XSS validation and foreign language characters like ëäï

[eluser]moonbeetle[/eluser]
I'm building some interfaces for populating a database table with data.
In the form I setup I use some <textarea> fields among other form elements.
All input is XSS validated.

e.g. $description = $this->input->post('description',TRUE);

So far so good, but the language of my users is Dutch and in Duct we have some characters that don't exist in english. Like the "ë" which is used in words like "zeeën" (seas), "ideeën" (ideas) etc.

For some reason when I submitted my form, all fields containing such words where caught by the XSS filter and for those fields no data was entered in the database.
So I have two questions:

1. is it possible to allow certain characters to the XSS filter?
2. what's the best way to workaround this problem and still make it safe?

[eluser]Derek Jones[/eluser]
Which version of CodeIgniter are you running, and are you auto-sanitizing input with XSS clean?

[eluser]moonbeetle[/eluser]
I'm running 1.5.4 and I'm not auto sanitizing ( $config['global_xss_filtering'] = FALSE; )
hence why I call it explicitly with the TRUE argument.

The charset of the view page is set to iso-8859-1, which should be OK. This is also the charset being used by the security helper that comes with CI

[eluser]Derek Jones[/eluser]
My initial hunch would be something involving the entity standardization and those high ASCII characters coming through with ISO-8859-1 encoding. You really should consider serving your site with UTF-8, but failing that, I would simply step through the xss_clean() function with var_dump($str); until you see where the problem is (make sure you do it from an ISO-8859-1 form). There's also the possibility that the PHP / PCRE version on the server is resulting in one of the preg_replace()'s returning a NULL string. The var_dump() will catch that as well. Give that go, and let me know what you find.

[eluser]moonbeetle[/eluser]
Derek, that's some very good advice. I did the var_dump() test.

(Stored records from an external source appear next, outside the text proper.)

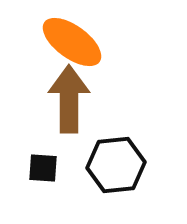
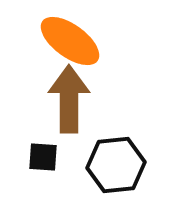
orange ellipse: moved 2 px left, 1 px up
black square: moved 11 px up
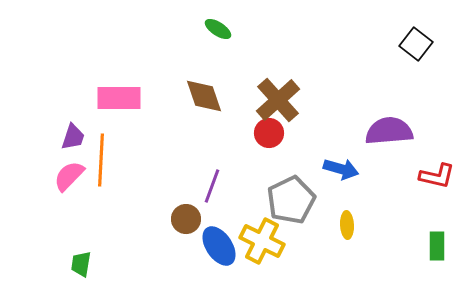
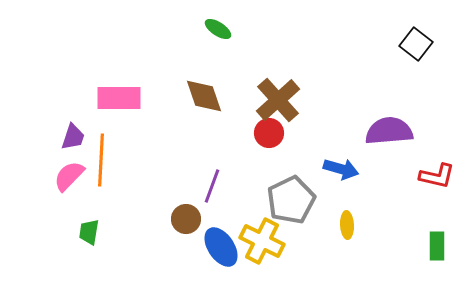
blue ellipse: moved 2 px right, 1 px down
green trapezoid: moved 8 px right, 32 px up
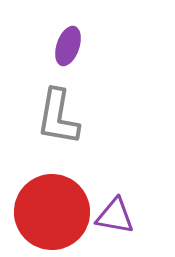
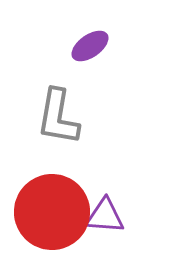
purple ellipse: moved 22 px right; rotated 36 degrees clockwise
purple triangle: moved 10 px left; rotated 6 degrees counterclockwise
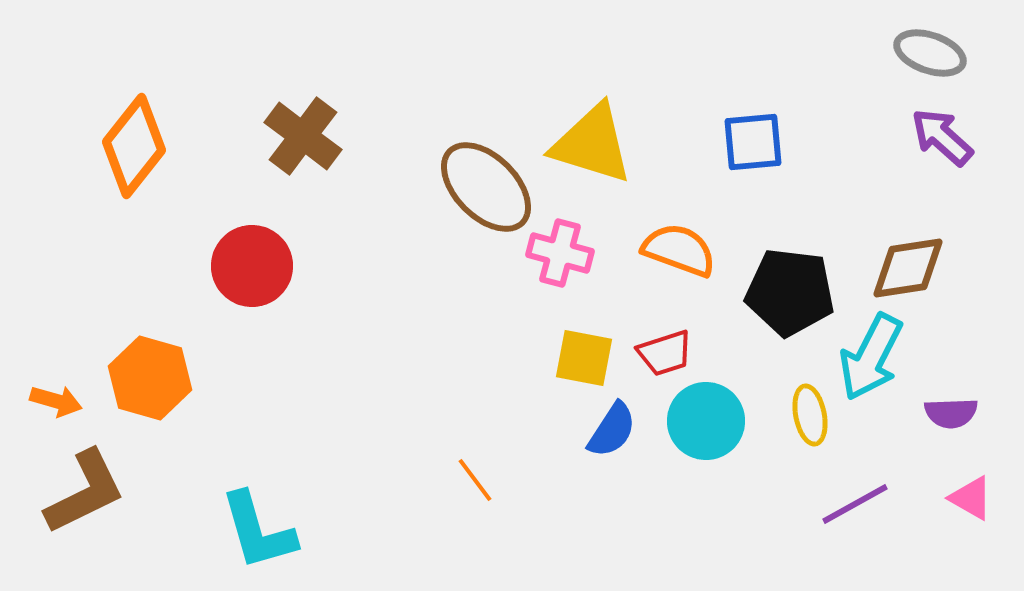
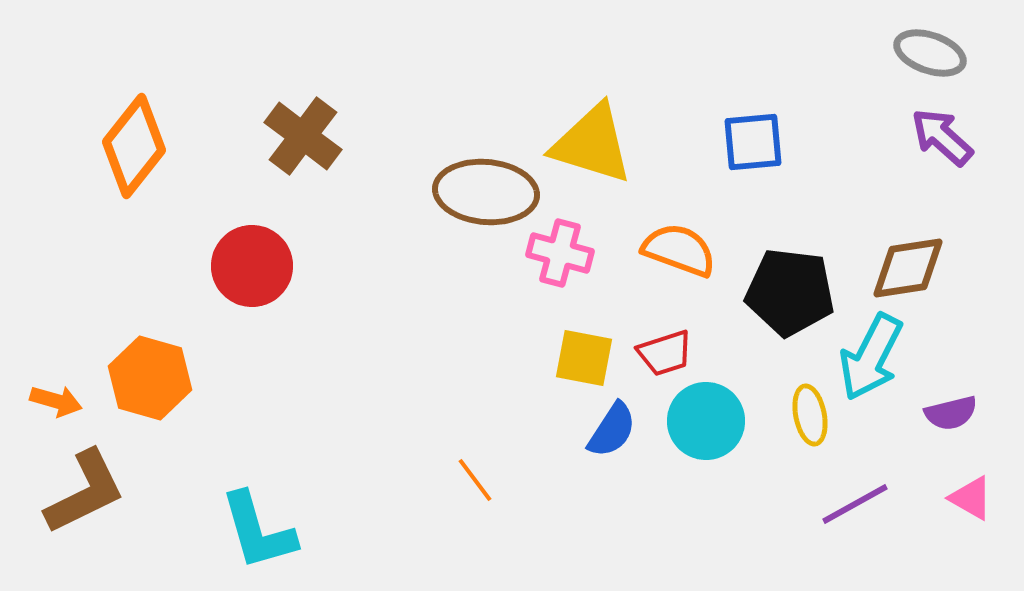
brown ellipse: moved 5 px down; rotated 40 degrees counterclockwise
purple semicircle: rotated 12 degrees counterclockwise
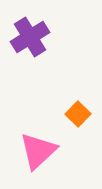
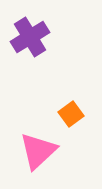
orange square: moved 7 px left; rotated 10 degrees clockwise
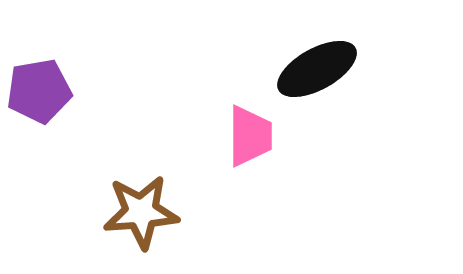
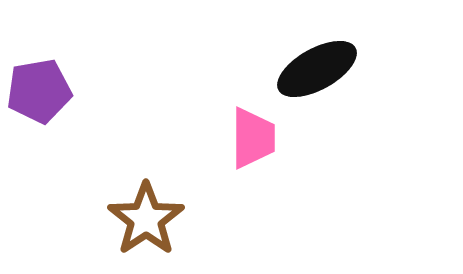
pink trapezoid: moved 3 px right, 2 px down
brown star: moved 5 px right, 7 px down; rotated 30 degrees counterclockwise
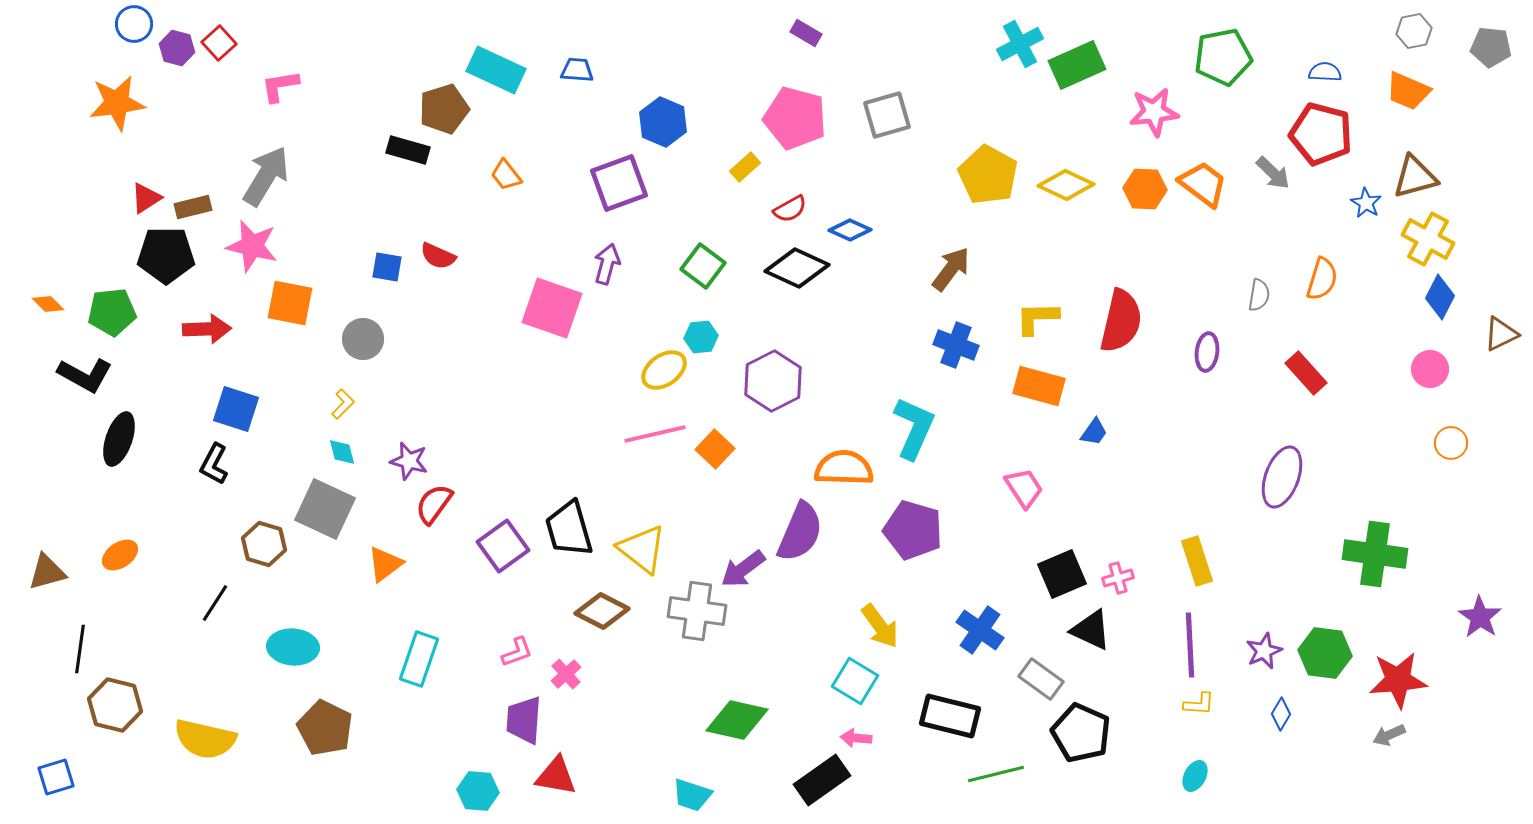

With a view serving as ISO-8859-1
The result of var_dump() : string(0) ""

However if I do what you suggested, serving the the view page as UTF-8

Code:

<meta http-equiv="Content-Type" content="text/html; charset=UTF-8" />

The result of var_dump() : string(7) "ideeën"

So I guess I only have to make sure I serve my webpages as UTF-8.
Hm....if UTF-8 is such a standaard and a solution to the different charstes, then why is ISO-8859-1 so much used still?

[eluser]Derek Jones[/eluser]
Out of curiosity, following which preg_replace() was the string being emptied?

Hm....if UTF-8 is such a standaard and a solution to the different charstes, then why is ISO-8859-1 so much used still?

I really couldn't say; I've never understood why people choose ISO-8859-1 over UTF-8, even for English speaking / Western European sites. It's certainly more convenient in my eyes to use UTF-8. Perhaps there are legacy applications that people are using that only support (or by default use) ISO-8859-1.

[eluser]moonbeetle[/eluser]
line 482 in /system/libraries/input.php

Code:

$str = preg_replace('#(&\#*\w+)[\x00-\x20]+;#u',"\\1;",$str);

ah, apparantly there was a similar thread allready:
http://ellislab.com/forums/viewthread/48460/

My apologies for starting a new thread on this topic.

[eluser]Derek Jones[/eluser]
That's not the current version, either, joris. The xss_clean() in 1.5.4 does not use the 'u' modifier on any PCRE functions. That will result in a NULL (not empty) string in PHP environments that do not support unicode PCRE patterns.